[What you have to do]
Only lines holding the word "depth" are wanted from the records; copy all of them.

[Stored items]

****

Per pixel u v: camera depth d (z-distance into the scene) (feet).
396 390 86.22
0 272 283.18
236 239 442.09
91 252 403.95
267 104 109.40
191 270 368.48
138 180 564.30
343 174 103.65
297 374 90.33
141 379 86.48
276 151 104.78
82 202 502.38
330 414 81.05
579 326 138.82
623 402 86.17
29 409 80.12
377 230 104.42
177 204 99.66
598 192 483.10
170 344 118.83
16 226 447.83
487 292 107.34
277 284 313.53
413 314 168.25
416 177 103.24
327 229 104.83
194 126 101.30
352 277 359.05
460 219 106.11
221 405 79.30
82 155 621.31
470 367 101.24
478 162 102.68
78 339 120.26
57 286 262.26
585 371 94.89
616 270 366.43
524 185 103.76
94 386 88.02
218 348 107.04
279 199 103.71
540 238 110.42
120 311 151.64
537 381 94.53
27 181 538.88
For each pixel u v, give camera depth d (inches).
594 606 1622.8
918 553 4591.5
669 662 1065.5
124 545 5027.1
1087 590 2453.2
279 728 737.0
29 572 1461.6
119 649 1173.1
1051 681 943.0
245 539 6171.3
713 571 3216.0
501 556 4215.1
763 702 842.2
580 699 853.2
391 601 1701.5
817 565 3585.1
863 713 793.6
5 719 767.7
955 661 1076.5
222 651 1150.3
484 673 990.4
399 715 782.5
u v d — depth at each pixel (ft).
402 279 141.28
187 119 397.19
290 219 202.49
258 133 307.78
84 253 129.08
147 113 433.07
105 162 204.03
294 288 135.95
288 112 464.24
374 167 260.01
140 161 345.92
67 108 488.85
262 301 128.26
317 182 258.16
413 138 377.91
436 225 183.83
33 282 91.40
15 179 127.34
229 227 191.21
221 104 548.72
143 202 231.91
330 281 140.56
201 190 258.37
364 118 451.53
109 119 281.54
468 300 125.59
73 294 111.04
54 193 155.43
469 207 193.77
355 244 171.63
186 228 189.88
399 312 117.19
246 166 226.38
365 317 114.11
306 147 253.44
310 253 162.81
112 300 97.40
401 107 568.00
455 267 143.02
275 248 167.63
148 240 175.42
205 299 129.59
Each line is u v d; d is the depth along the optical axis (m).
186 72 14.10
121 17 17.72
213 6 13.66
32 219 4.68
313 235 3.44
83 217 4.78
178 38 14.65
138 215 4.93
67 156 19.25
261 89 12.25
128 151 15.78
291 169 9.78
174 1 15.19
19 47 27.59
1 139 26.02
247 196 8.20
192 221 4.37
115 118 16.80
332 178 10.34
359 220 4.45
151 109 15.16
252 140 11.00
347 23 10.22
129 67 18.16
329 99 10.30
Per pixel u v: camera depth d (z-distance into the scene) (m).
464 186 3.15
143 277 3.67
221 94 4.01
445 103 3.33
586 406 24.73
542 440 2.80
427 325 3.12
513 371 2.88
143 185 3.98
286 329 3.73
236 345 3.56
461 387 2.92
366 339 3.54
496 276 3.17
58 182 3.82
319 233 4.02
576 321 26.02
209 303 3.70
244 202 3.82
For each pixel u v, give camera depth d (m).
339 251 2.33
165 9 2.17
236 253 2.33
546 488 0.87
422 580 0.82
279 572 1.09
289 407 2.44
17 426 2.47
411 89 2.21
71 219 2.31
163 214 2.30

****

[Problem solution]
Per pixel u v: camera depth d (z-distance into the scene) (feet).
For each pixel u v, give camera depth d (inches).
u v d — depth at each pixel (ft).
Each line is u v d; d is the depth along the optical axis (m).
Per pixel u v: camera depth d (z-distance into the scene) (m).
For each pixel u v, give camera depth d (m).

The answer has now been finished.